SOURCE DATA: Begin
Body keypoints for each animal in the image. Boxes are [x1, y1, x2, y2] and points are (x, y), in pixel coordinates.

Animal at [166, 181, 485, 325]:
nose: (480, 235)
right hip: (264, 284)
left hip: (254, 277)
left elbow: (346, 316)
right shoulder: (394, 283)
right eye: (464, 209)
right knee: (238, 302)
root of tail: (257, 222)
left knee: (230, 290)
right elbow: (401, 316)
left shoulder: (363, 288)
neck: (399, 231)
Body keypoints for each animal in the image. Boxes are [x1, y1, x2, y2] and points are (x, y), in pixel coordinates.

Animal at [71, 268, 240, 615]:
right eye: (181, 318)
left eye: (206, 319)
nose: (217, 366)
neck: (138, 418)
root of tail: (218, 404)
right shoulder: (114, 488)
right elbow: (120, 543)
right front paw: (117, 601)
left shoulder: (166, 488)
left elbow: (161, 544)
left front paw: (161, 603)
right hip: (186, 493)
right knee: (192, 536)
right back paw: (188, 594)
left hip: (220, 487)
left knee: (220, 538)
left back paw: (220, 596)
SOURCE DATA: End
SOURCE DATA: Begin
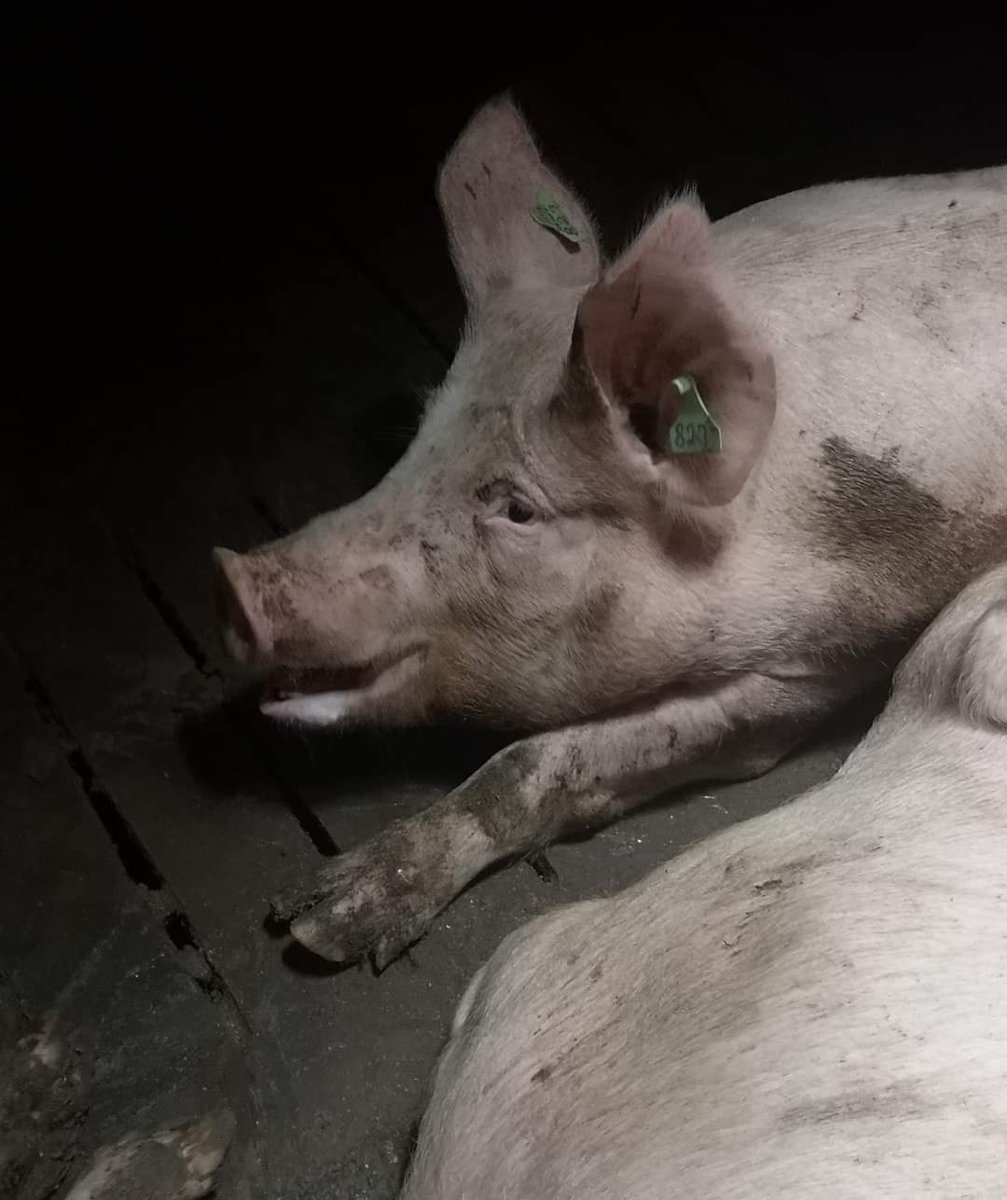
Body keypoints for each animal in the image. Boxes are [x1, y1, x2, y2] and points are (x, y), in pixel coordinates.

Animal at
SOURCE DATA: End
**WORK INSTRUCTIONS**: Look above for the line holding "right front paw: (117, 601)" and the line holding "left back paw: (220, 596)", then output exactly those two lines and every line between them, nothing more.

**SOLUTION FOR THIS TASK**:
right front paw: (117, 601)
left shoulder: (166, 488)
left elbow: (161, 544)
left front paw: (161, 603)
right hip: (186, 493)
right knee: (192, 536)
right back paw: (188, 594)
left hip: (220, 487)
left knee: (220, 538)
left back paw: (220, 596)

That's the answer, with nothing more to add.